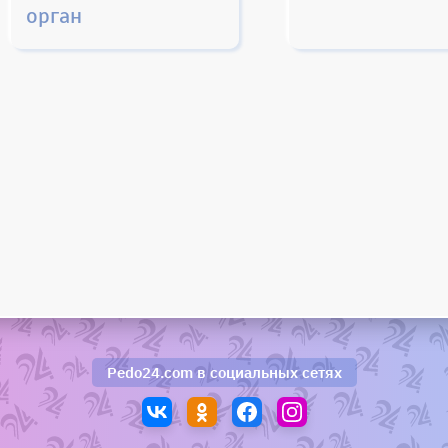
орган
Pedo24.com
в социальных сетях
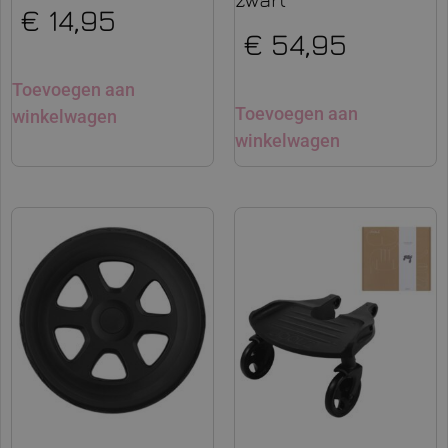
€
14,95
€
54,95
Toevoegen aan
Toevoegen aan
winkelwagen
winkelwagen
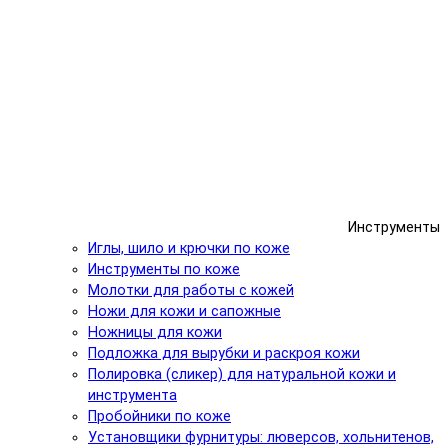
Инструменты
Иглы, шило и крючки по коже
Инструменты по коже
Молотки для работы с кожей
Ножи для кожи и сапожные
Ножницы для кожи
Подложка для вырубки и раскроя кожи
Полировка (сликер) для натуральной кожи и
инструмента
Пробойники по коже
Установщики фурнитуры: люверсов, хольнитенов,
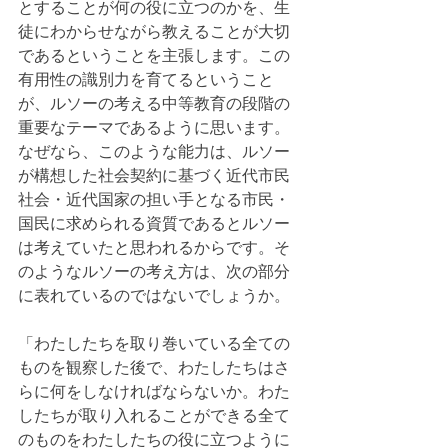
とすることが何の役に立つのかを、生
徒にわからせながら教えることが大切
であるということを主張します。この
有用性の識別力を育てるということ
が、ルソーの考える中等教育の段階の
重要なテーマであるように思います。
なぜなら、このような能力は、ルソー
が構想した社会契約に基づく近代市民
社会・近代国家の担い手となる市民・
国民に求められる資質であるとルソー
は考えていたと思われるからです。そ
のようなルソーの考え方は、次の部分
に表れているのではないでしょうか。
「わたしたちを取り巻いている全ての
ものを観察した後で、わたしたちはさ
らに何をしなければならないか。わた
したちが取り入れることができる全て
のものをわたしたちの役に立つように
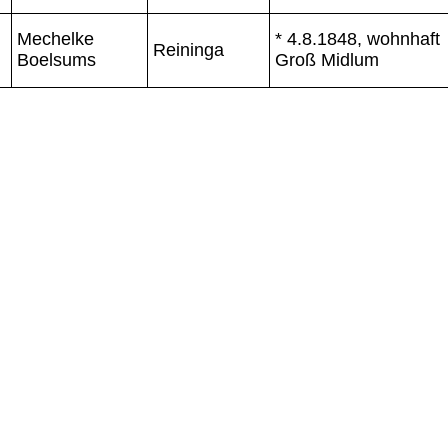
Mechelke
* 4.8.1848, wohnhaft
Reininga
Boelsums
Groß Midlum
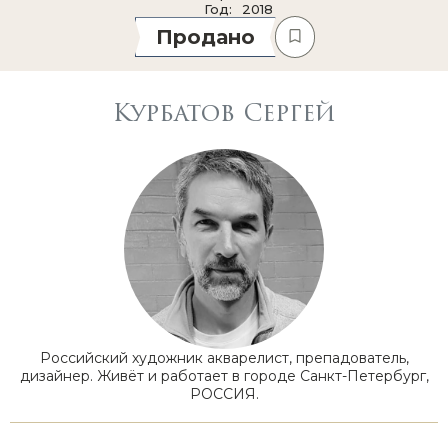
Год
2018
Продано
Курбатов Сергей
Российский художник акварелист, препадователь,
дизайнер. Живёт и работает в городе Санкт-Петербург,
РОССИЯ.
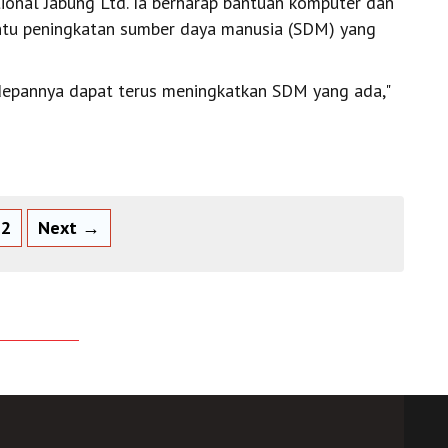
tional Jabung Ltd. Ia berharap bantuan komputer dan
ntu peningkatan sumber daya manusia (SDM) yang
edepannya dapat terus meningkatkan SDM yang ada,"
2
Next →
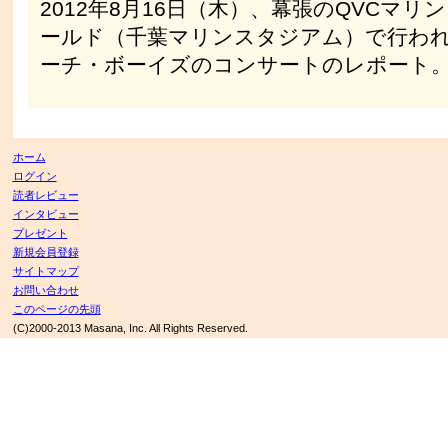
2012年8月16日（木）、幕張のQVCマリ
ールド（千葉マリンスタジアム）で行わ
ーチ・ボーイズのコンサートのレポート
ホーム
ログイン
読者レビュー
インタビュー
プレゼント
新規会員登録
サイトマップ
お問い合わせ
このページの先頭
(C)2000-2013 Masana, Inc. All Rights Reserved.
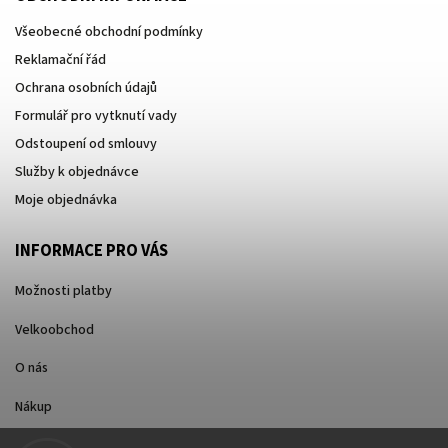
Všeobecné obchodní podmínky
Reklamační řád
Ochrana osobních údajů
Formulář pro vytknutí vady
Odstoupení od smlouvy
Služby k objednávce
Moje objednávka
INFORMACE PRO VÁS
Možnosti platby
Velkoobchod
O nás
Nákup
Způsoby dopravy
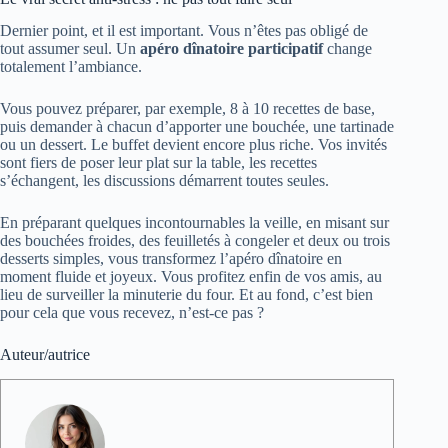
Dernier point, et il est important. Vous n’êtes pas obligé de
tout assumer seul. Un
apéro dînatoire participatif
change
totalement l’ambiance.
Vous pouvez préparer, par exemple, 8 à 10 recettes de base,
puis demander à chacun d’apporter une bouchée, une tartinade
ou un dessert. Le buffet devient encore plus riche. Vos invités
sont fiers de poser leur plat sur la table, les recettes
s’échangent, les discussions démarrent toutes seules.
En préparant quelques incontournables la veille, en misant sur
des bouchées froides, des feuilletés à congeler et deux ou trois
desserts simples, vous transformez l’apéro dînatoire en
moment fluide et joyeux. Vous profitez enfin de vos amis, au
lieu de surveiller la minuterie du four. Et au fond, c’est bien
pour cela que vous recevez, n’est-ce pas ?
Auteur/autrice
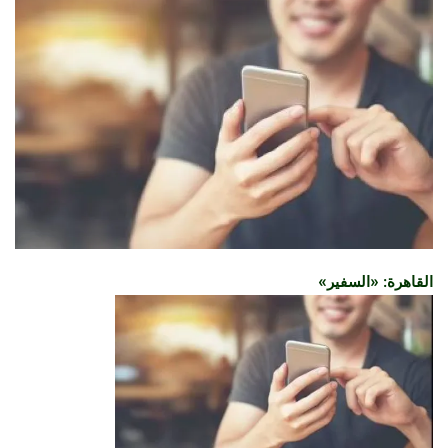
القاهرة: «السفير»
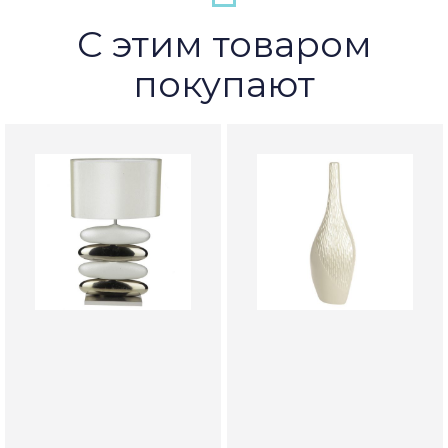
С этим товаром
покупают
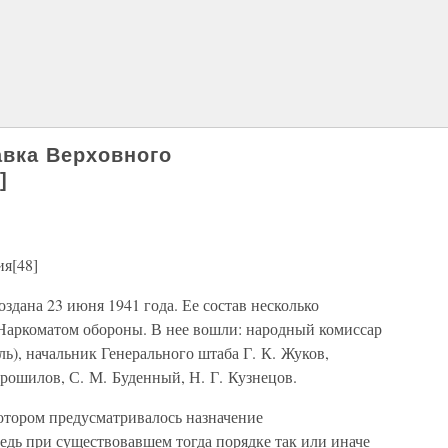
авка Верховного
]
я[48]
здана 23 июня 1941 года. Ее состав несколько
 Наркоматом обороны. В нее вошли: народный комиссар
ь), начальник Генерального штаба Г. К. Жуков,
орошилов, С. М. Буденный, Н. Г. Кузнецов.
котором предусматривалось назначение
дь при существовавшем тогда порядке так или иначе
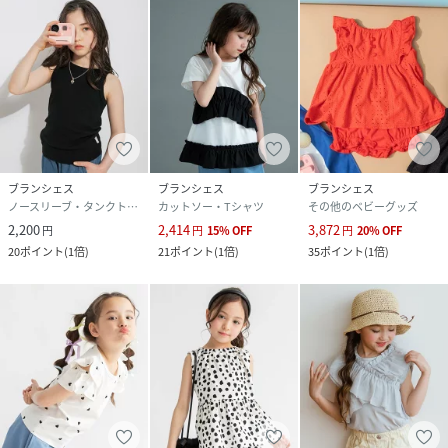
ブランシェス
ブランシェス
ブランシェス
ノースリーブ・タンクトップ
カットソー・Tシャツ
その他のベビーグッズ
2,200
2,414
3,872
円
円
15
%
OFF
円
20
%
OFF
20
ポイント
(
1倍
)
21
ポイント
(
1倍
)
35
ポイント
(
1倍
)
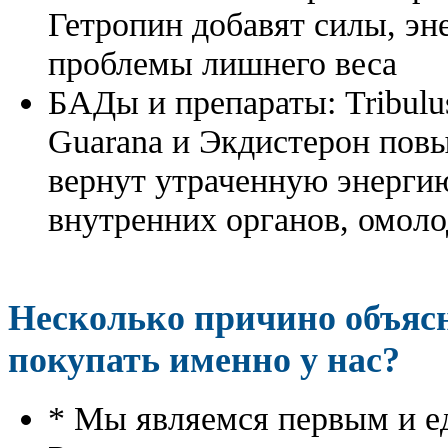
Гетропин добавят силы, эн
проблемы лишнего веса
БАДы и препараты:
Tribulu
Guarana и Экдистерон повы
вернут утраченную энергию
внутренних органов, омоло
Несколько причино объя
покупать именно у нас?
* Мы являемся первым и е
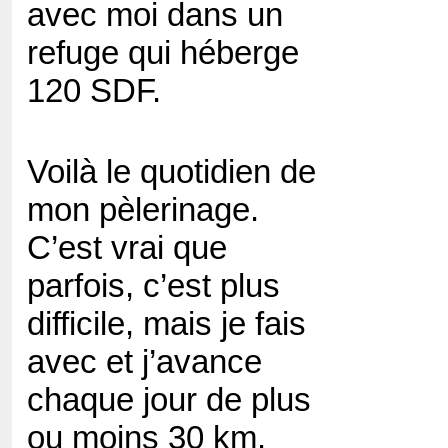
avec moi dans un
refuge qui héberge
120 SDF.
Voilà le quotidien de
mon pèlerinage.
C’est vrai que
parfois, c’est plus
difficile, mais je fais
avec et j’avance
chaque jour de plus
ou moins 30 km.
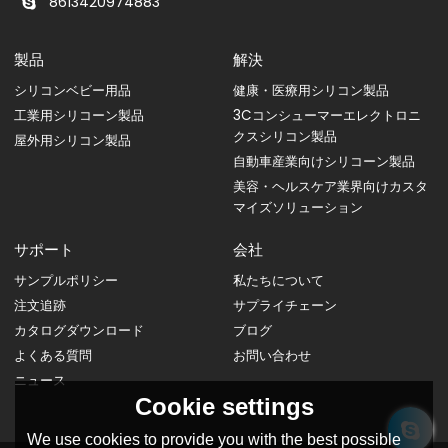
8613420974883
製品
解決
シリコンベビー用品
健康・医療用シリコン製品
工業用シリコーン製品
3Cコンシューマーエレクトロニ
クスシリコン製品
屋外用シリコン製品
自動車産業向けシリコーン製品
美容・ヘルスケア業界向けカスタ
マイズソリューション
サポート
会社
サンプルポリシー
私たちについて
注文追跡
サプライチェーン
カタログダウンロード
ブログ
よくある質問
お問い合わせ
ニュース
Cookie settings
We use cookies to provide you with the best possible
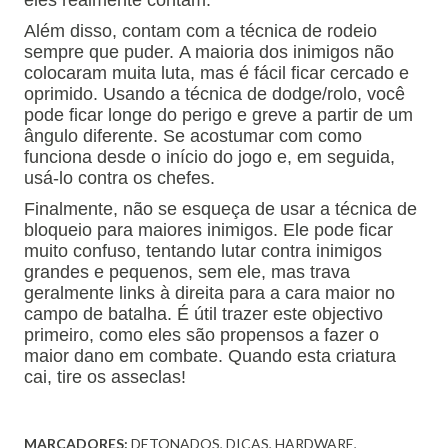
eles realmente contam.
Além disso, contam com a técnica de rodeio
sempre que puder.
A maioria dos inimigos não
colocaram muita luta, mas é fácil ficar cercado e
oprimido.
Usando a técnica de dodge/rolo, você
pode ficar longe do perigo e greve a partir de um
ângulo diferente.
Se acostumar com como
funciona desde o início do jogo e, em seguida,
usá-lo contra os chefes.
Finalmente, não se esqueça de usar a técnica de
bloqueio para maiores inimigos.
Ele pode ficar
muito confuso, tentando lutar contra inimigos
grandes e pequenos, sem ele, mas trava
geralmente links à direita para a cara maior no
campo de batalha.
É útil trazer este objectivo
primeiro, como eles são propensos a fazer o
maior dano em combate.
Quando esta criatura
cai, tire os asseclas!
MARCADORES:
DETONADOS
DICAS
HARDWARE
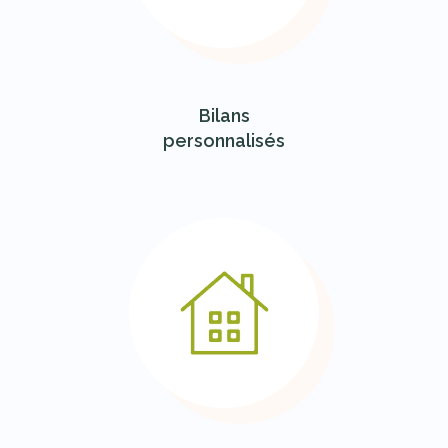
Bilans
personnalisés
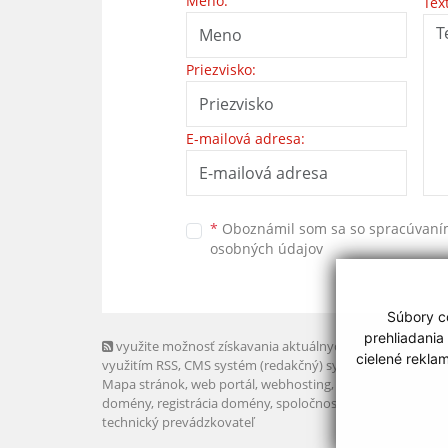
Meno:
Tex
Priezvisko:
E-mailová adresa:
*
Oboznámil som sa so
spracúvan
osobných údajov
Súbory co
prehliadania
využite možnosť získavania aktuálnych informácií s
cielené rekla
využitím RSS
, CMS systém (redakčný) systém ECHELON 2,
Mapa stránok
,
web portál
,
webhosting
,
webex.digital, s.r.o
domény
,
registrácia domény
,
spoločnosť webex.digital, s.r.
technický prevádzkovateľ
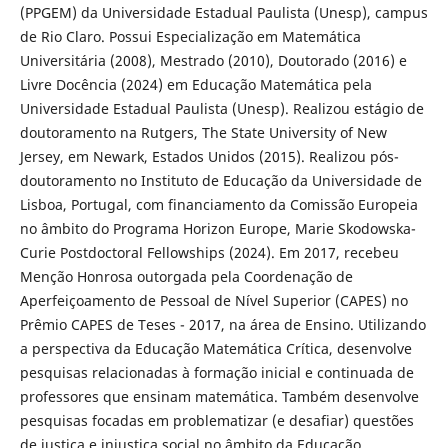
(PPGEM) da Universidade Estadual Paulista (Unesp), campus
de Rio Claro. Possui Especialização em Matemática
Universitária (2008), Mestrado (2010), Doutorado (2016) e
Livre Docência (2024) em Educação Matemática pela
Universidade Estadual Paulista (Unesp). Realizou estágio de
doutoramento na Rutgers, The State University of New
Jersey, em Newark, Estados Unidos (2015). Realizou pós-
doutoramento no Instituto de Educação da Universidade de
Lisboa, Portugal, com financiamento da Comissão Europeia
no âmbito do Programa Horizon Europe, Marie Skodowska-
Curie Postdoctoral Fellowships (2024). Em 2017, recebeu
Menção Honrosa outorgada pela Coordenação de
Aperfeiçoamento de Pessoal de Nível Superior (CAPES) no
Prêmio CAPES de Teses - 2017, na área de Ensino. Utilizando
a perspectiva da Educação Matemática Crítica, desenvolve
pesquisas relacionadas à formação inicial e continuada de
professores que ensinam matemática. Também desenvolve
pesquisas focadas em problematizar (e desafiar) questões
de justiça e injustiça social no âmbito da Educação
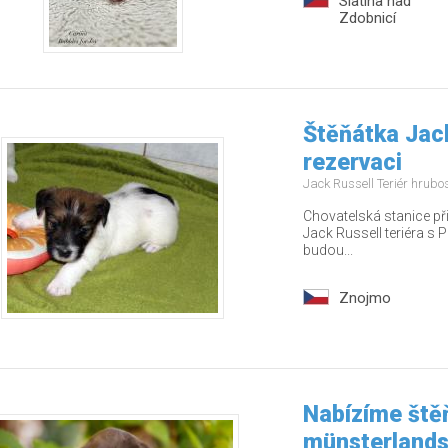
Slatina nad
Zdobnicí
Štěňátka Jack
rezervaci
Jack Russell Teriér hrubo
Chovatelská stanice př
Jack Russell teriéra s P
budou...
Znojmo
Nabízíme ště
münsterlands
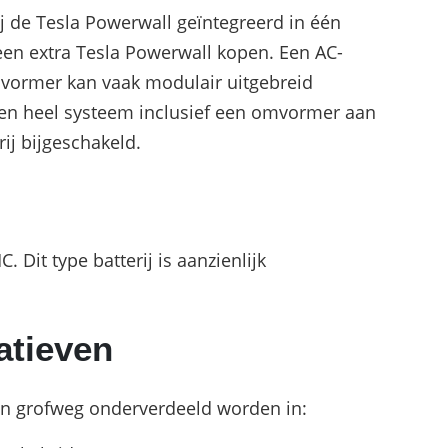
ij de Tesla Powerwall geïntegreerd in één
 een extra Tesla Powerwall kopen. Een AC-
vormer kan vaak modulair uitgebreid
en heel systeem inclusief een omvormer aan
rij bijgeschakeld.
 Dit type batterij is aanzienlijk
atieven
en grofweg onderverdeeld worden in:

########################################

» Exercise
Starting at the line that contains "primeiro, como eles são propensos a fazer o" and ending at the line that contains "Livre Docência (2024)", transcribe the material above exactly, excluding pictures.

» Response to this task
primeiro, como eles são propensos a fazer o
maior dano em combate.
Quando esta criatura
cai, tire os asseclas!
MARCADORES:
DETONADOS
DICAS
HARDWARE
Bilans
personnalisés
Meno:
Tex
Priezvisko:
E-mailová adresa:
*
Oboznámil som sa so
spracúvan
osobných údajov
Súbory co
prehliadania
využite možnosť získavania aktuálnych informácií s
cielené rekla
využitím RSS
, CMS systém (redakčný) systém ECHELON 2,
Mapa stránok
,
web portál
,
webhosting
,
webex.digital, s.r.o
domény
,
registrácia domény
,
spoločnosť webex.digital, s.r.
technický prevádzkovateľ
(PPGEM) da Universidade Estadual Paulista (Unesp), campus
de Rio Claro. Possui Especialização em Matemática
Universitária (2008), Mestrado (2010), Doutorado (2016) e
Livre Docência (2024) em Educação Matemática pela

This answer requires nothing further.